##### Trecho de origem

A (mágica) Orquestra Mundana Refugi em Ubatuba, por Mariana Nassif

A Orquestra vem carregada de política, seja nos discursos durante o show, seja ao abrir espaço para que as diversas culturas que compõem aquele cenário mágico se apresentem

A (mágica) Orquestra Mundana Refugi em Ubatuba

por Mariana Nassif

Dois dias antes, estava eu ansiosa e apressada para chegar em tempo ao Teatro Municipal de Ubatuba, onde houvera, naquela noite, a apresentação da Orquestra Mundana Refugi – conseguimos os ingressos e apreciamos uma das apresentações mais marcantes sensorial e musicalmente e, vim a saber mais tarde, a impressão foi geral: do público aos artistas, todos soubemos que estávamos presentes em um espaço de tempo precioso, ali, naquelas poucas e intensas horas de troca. Valeu, Fabi e Pati, adupé!

Na noite do domingo passado, programadas estávamos, eu e as amigas, para uma espécie de ritual de passagem (mais um deste último ano, que vibe, pessoal…) que envolvia uma casa na montanha, bebidas e lanche, além da festividade acerca da mudança de meu estado civil, claramente uma piada interna de extremo humor e acidez, visto que aos quase 40 chega a ser ridículo amenizar as questões que envolvem juntar os trapos com alguém. É barra, sim, tem bagagem pra caralho, sim e ainda assim, sim, aceito. Não é toda hora que um buquê de bruxa desvia e cai nas suas mãos, oremos, pois.

##########
##### Dados armazenados

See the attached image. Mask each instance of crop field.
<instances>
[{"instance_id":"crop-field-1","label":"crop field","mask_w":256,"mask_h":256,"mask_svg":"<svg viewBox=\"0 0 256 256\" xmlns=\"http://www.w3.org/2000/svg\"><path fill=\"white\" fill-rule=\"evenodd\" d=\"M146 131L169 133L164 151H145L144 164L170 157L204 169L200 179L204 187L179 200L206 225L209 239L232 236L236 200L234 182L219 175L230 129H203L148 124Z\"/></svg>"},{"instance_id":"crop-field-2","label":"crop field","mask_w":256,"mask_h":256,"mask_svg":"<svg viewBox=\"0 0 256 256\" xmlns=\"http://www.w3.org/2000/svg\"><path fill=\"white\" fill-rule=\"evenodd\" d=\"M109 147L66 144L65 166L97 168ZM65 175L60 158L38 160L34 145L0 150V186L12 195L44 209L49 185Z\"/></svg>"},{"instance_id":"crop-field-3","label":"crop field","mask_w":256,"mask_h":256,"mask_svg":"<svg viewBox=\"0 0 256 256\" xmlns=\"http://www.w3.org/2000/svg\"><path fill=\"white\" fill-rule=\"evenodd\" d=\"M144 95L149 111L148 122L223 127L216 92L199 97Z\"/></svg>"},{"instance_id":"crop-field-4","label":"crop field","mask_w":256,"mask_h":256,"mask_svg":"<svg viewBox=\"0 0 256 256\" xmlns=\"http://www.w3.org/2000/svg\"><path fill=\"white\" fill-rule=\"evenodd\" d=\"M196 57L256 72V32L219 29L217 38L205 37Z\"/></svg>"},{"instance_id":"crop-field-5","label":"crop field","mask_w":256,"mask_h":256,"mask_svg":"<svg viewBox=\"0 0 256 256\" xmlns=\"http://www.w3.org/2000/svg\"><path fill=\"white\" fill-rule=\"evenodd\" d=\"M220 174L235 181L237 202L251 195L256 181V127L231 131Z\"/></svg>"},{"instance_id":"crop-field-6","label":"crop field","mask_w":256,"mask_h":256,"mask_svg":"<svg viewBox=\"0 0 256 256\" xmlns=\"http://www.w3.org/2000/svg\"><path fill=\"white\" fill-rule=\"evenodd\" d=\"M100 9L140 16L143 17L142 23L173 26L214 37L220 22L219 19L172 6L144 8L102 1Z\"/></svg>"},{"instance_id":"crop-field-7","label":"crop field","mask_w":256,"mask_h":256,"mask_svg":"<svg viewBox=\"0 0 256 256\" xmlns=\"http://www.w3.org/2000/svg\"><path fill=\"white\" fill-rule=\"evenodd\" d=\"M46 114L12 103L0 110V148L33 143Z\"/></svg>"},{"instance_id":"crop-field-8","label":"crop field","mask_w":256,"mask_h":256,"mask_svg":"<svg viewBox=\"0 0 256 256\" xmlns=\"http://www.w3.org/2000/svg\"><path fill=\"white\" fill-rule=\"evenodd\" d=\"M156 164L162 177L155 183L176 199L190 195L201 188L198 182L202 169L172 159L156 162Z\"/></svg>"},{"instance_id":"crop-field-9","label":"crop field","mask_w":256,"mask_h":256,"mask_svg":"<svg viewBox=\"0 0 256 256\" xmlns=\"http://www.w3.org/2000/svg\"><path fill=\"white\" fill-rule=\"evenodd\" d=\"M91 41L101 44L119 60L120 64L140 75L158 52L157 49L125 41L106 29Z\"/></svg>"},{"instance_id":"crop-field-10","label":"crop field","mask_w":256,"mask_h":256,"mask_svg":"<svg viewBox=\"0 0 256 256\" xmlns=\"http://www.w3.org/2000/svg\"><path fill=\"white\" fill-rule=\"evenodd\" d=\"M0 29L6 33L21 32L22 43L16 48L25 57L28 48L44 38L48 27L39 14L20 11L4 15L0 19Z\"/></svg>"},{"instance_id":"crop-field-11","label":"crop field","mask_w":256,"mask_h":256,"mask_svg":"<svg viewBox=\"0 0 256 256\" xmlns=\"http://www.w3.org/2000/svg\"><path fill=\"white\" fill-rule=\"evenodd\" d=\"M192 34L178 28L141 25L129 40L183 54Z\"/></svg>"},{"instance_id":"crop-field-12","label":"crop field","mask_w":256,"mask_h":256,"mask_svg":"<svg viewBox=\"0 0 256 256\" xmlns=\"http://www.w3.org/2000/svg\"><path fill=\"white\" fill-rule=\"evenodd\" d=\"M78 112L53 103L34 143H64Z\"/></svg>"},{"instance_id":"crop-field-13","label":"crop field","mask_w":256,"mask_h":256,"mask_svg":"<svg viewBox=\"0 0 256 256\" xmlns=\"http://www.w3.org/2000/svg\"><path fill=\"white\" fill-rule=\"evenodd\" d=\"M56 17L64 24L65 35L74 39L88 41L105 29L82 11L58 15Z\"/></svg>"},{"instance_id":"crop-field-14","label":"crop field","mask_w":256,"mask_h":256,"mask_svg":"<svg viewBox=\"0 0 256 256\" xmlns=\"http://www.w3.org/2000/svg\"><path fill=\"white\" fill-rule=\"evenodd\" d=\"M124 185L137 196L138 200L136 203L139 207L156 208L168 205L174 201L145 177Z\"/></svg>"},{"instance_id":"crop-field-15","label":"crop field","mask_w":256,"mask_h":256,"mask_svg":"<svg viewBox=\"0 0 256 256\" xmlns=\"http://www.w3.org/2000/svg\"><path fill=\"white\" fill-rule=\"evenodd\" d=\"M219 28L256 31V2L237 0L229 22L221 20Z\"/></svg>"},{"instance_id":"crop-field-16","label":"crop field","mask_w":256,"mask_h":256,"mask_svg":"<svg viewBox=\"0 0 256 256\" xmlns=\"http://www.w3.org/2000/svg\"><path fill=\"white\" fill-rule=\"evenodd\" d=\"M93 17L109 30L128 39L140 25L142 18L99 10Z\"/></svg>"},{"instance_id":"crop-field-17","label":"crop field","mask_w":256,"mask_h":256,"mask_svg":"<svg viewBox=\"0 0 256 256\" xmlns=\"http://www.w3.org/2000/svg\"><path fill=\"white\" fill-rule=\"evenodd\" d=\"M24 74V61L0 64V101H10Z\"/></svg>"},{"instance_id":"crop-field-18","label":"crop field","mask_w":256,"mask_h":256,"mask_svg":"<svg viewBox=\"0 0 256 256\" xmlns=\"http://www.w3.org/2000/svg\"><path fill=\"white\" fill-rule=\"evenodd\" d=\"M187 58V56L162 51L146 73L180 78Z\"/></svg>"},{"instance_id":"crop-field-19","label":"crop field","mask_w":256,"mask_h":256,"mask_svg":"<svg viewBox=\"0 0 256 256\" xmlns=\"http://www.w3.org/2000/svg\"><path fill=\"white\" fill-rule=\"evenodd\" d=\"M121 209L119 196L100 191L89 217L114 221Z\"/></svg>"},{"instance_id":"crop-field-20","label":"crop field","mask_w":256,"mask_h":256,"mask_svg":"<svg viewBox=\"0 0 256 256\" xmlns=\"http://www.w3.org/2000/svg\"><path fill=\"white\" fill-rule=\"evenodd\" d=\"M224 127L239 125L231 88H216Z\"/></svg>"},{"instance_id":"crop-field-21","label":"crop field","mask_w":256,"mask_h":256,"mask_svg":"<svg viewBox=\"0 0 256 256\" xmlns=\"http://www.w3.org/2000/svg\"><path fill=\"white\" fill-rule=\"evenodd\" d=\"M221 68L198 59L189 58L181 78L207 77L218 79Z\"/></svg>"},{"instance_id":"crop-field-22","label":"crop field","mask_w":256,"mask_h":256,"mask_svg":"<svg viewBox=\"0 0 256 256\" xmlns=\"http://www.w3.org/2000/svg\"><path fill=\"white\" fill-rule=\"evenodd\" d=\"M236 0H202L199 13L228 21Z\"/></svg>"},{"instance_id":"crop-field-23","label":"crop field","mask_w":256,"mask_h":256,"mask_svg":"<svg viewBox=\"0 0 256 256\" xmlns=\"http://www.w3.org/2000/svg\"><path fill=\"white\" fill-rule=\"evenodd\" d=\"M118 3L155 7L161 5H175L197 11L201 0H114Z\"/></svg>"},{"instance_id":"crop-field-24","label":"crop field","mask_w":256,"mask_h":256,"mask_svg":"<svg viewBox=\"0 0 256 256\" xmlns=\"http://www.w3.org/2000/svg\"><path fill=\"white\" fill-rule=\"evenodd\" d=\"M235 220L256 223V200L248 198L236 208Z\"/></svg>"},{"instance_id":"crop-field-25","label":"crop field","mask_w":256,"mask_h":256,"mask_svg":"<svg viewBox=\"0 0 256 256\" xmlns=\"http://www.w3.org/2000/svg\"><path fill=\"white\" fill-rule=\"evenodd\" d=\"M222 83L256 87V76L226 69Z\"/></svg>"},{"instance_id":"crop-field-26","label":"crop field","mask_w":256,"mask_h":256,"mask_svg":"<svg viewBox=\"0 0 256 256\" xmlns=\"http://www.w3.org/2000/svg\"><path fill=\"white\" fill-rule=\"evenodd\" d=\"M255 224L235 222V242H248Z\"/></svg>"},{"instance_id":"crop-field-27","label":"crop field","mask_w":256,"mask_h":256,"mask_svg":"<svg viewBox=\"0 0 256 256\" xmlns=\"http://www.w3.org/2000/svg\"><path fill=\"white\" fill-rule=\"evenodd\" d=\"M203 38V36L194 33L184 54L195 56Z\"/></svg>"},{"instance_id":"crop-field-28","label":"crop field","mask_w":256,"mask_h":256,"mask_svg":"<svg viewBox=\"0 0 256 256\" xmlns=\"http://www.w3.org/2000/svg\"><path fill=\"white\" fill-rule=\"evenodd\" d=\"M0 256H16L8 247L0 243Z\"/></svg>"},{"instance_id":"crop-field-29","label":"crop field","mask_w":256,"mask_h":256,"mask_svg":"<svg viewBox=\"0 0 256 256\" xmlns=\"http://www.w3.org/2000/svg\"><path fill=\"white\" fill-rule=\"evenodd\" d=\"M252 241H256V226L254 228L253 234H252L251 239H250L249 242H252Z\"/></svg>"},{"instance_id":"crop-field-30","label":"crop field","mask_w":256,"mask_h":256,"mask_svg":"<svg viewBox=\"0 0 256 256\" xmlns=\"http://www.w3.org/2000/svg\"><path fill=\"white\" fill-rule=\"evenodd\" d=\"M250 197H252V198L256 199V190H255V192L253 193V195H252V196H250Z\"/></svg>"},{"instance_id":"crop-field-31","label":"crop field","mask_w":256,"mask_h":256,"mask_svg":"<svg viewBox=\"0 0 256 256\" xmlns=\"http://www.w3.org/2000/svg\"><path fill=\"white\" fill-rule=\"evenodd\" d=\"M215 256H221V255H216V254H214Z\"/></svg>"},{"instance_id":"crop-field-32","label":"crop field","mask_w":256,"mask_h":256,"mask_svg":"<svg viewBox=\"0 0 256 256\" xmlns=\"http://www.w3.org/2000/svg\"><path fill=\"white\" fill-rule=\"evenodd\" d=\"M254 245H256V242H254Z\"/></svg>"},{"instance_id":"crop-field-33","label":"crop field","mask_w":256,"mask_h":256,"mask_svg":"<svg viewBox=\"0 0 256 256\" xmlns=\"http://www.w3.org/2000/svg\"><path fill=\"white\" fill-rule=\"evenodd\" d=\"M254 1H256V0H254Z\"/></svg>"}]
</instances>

##########

◆ Exercício 1:
Passe para o inglês esta frase do trecho de origem: "A Orquestra vem carregada de política, seja nos discursos durante o show, seja ao abrir espaço para que as diversas culturas que compõem aquele cenário mágico se apresentem".
◆ Exercício 2:
Retome o texto sobre a Orquestra Mundana Refugi logo após a última frase do trecho de origem.
Os dados não têm nenhuma relação com o trecho de origem.

◆ Resposta esperada 1:
The Orchestra comes loaded with politics, whether in the speeches during the show or in making room for the various cultures that make up that magical scene to perform.

◆ Resposta esperada 2:
Uma pausa. Acho que antes de continuar a leitura, vocês merecem desfrutar uma das sonoridades deliciosas da Orquestra:

Eis que era um dia de sol e acabamos alterando os planos e ficamos na varanda mais acolhedora de Ubatuba, até que a tempestade chegou. Ventos fortes e mar mexido, quem é que disse que Iansã não daria o ar da graça? Celebrantes que estávamos, continuamos como se aquilo fosse brisa – proseando e bebendo como se nada houvesse. Soubemos, mais tarde, que aquela foi uma das tempestades mais severas e tristes dos últimos tempos.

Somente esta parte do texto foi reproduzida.